Instruction:
Copy everything from "In this post" down to "over time file." in the post on Group Replication performance, word for word.

2016-12-12

Great news: Group Replication is now officially released with MySQL 5.7.17, congratulations to everybody that worked so hard for it!

In this post I plan to share more details about the performance of Group Replication while addressing one of our frequently asked questions, which is how it performs compared to Galera. For other posts dedicated to Group Replication performance please visit this, this and this.

What follows is not a short post. Even if “brevity is the soul of wit” (from Hamlet), it’s hard to be brief when so many things ask for attention. Nevertheless, only the main charts are presented here. The remaining, for the more curious, are available in the summary charts file and in the results over time file.

Supplied material:
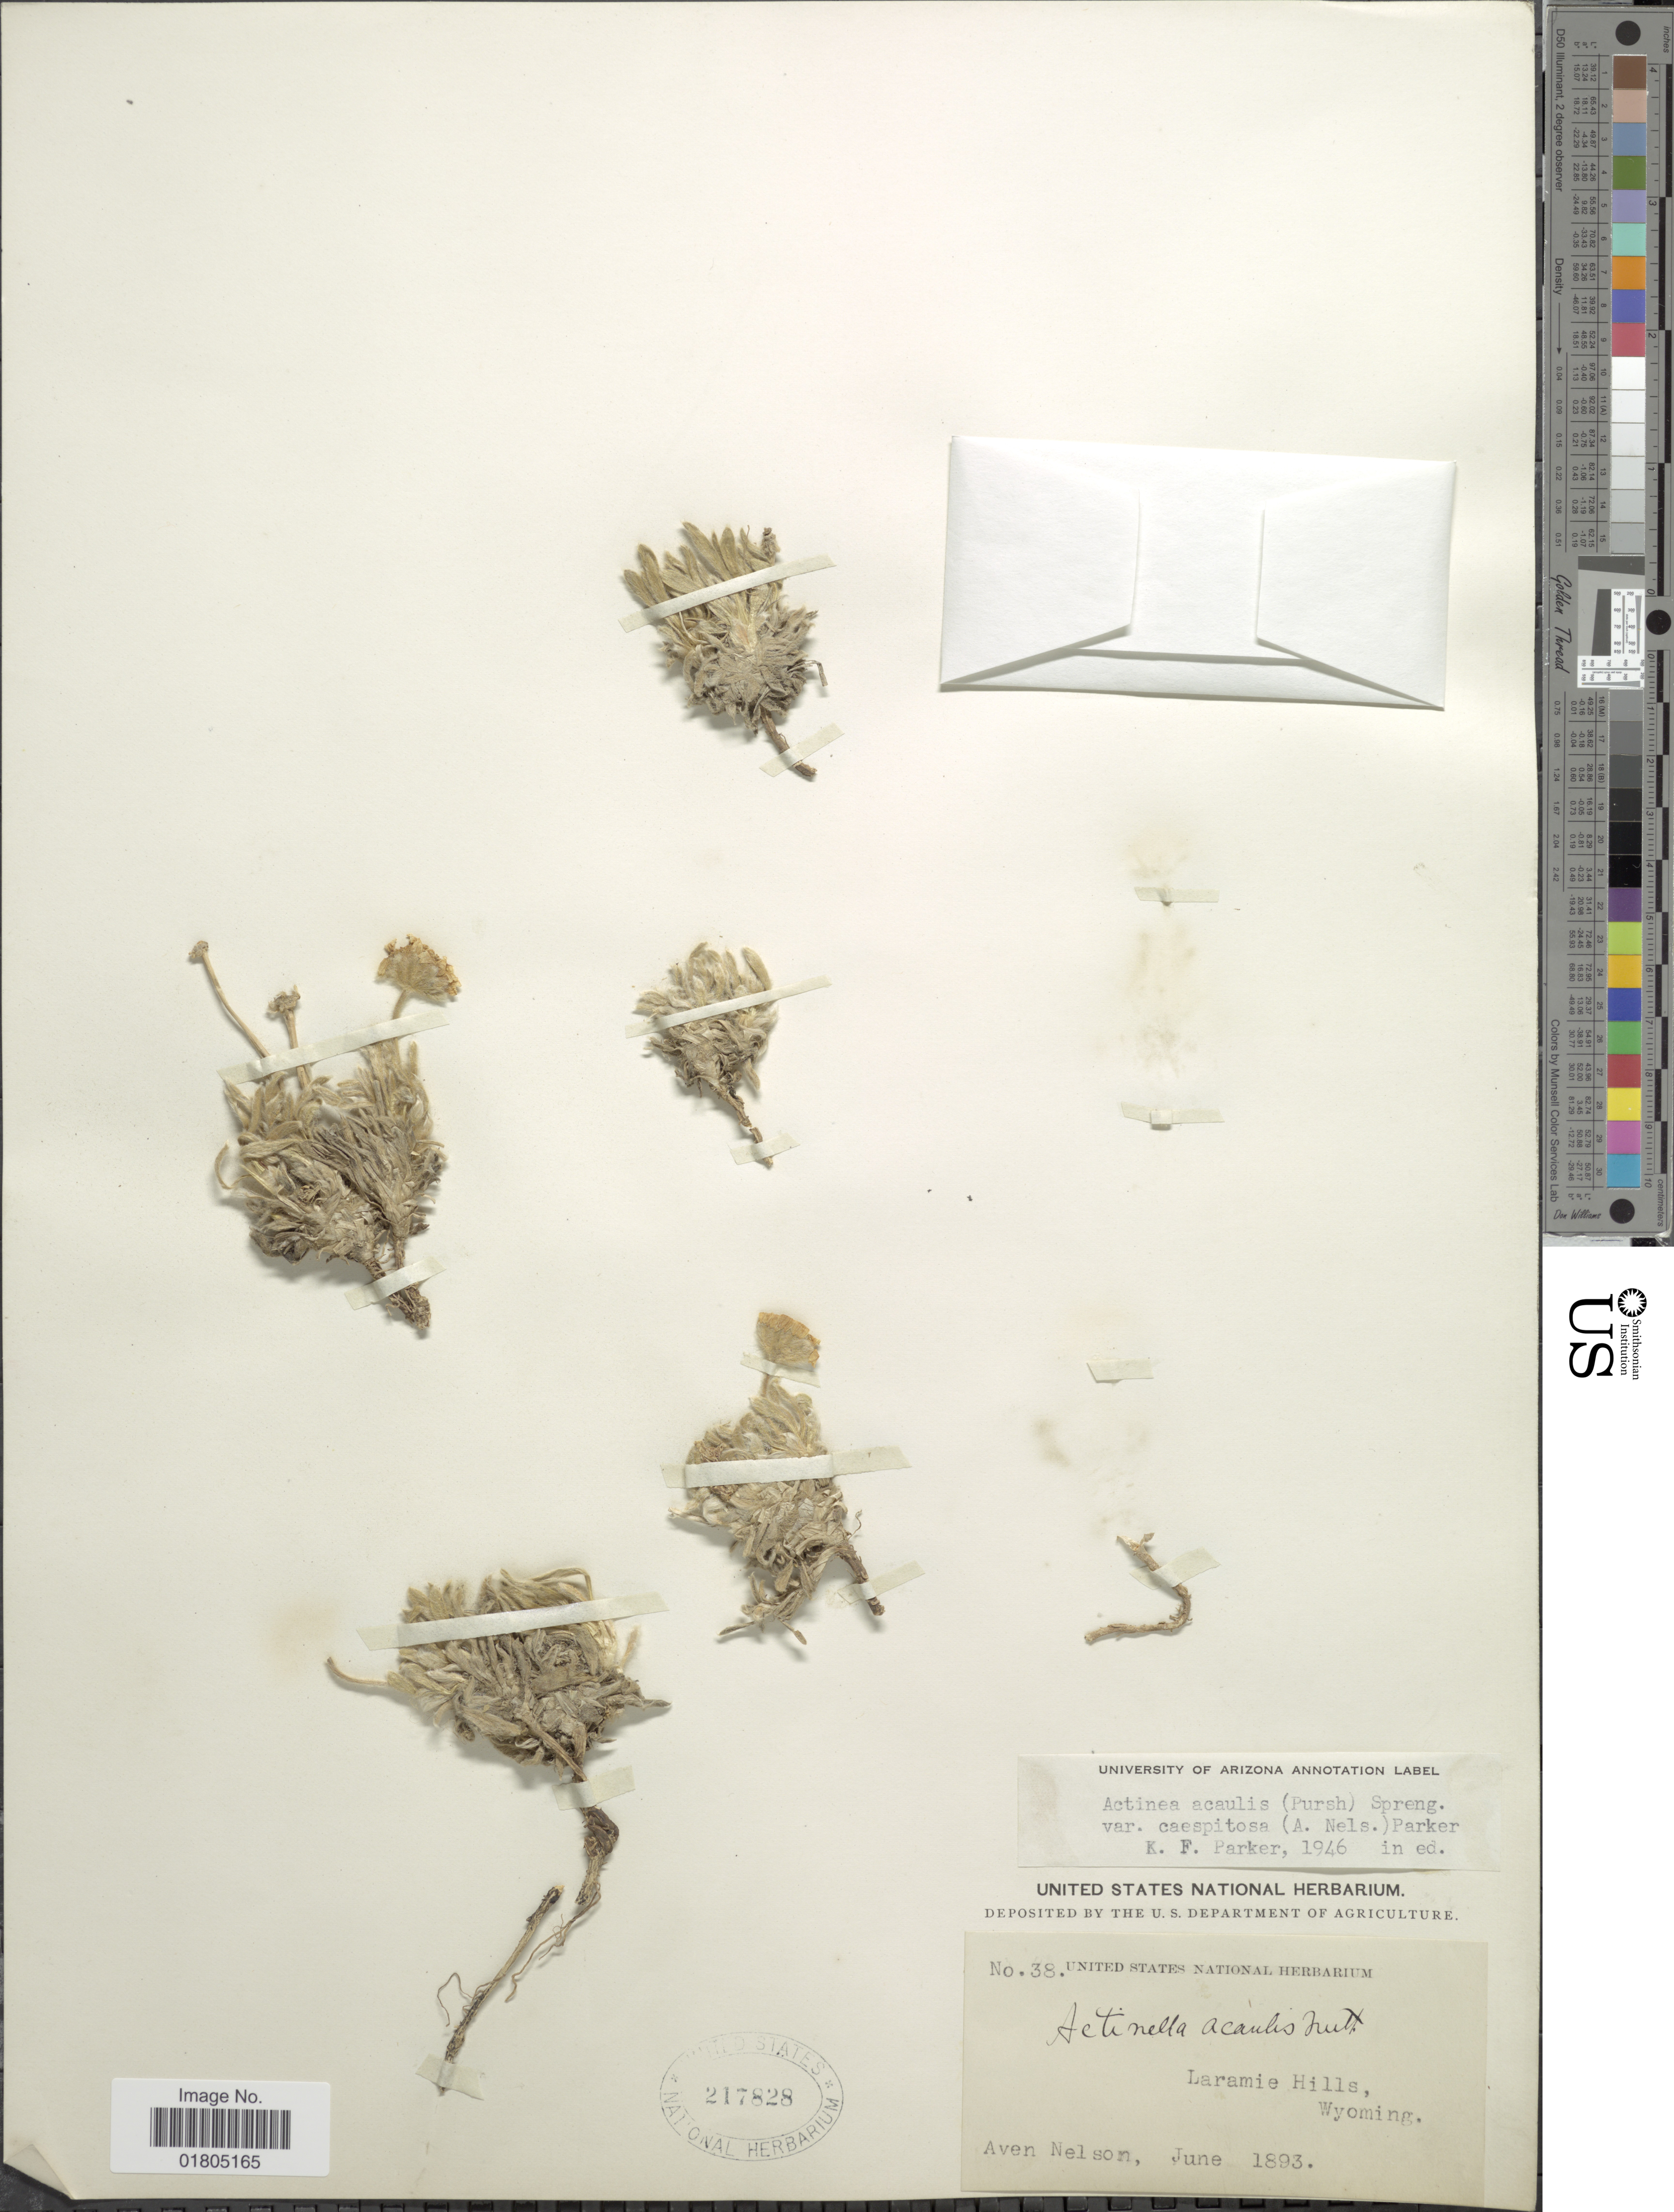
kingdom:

Written solution:
In this post I plan to share more details about the performance of Group Replication while addressing one of our frequently asked questions, which is how it performs compared to Galera. For other posts dedicated to Group Replication performance please visit this, this and this.

What follows is not a short post. Even if “brevity is the soul of wit” (from Hamlet), it’s hard to be brief when so many things ask for attention. Nevertheless, only the main charts are presented here. The remaining, for the more curious, are available in the summary charts file and in the results over time file.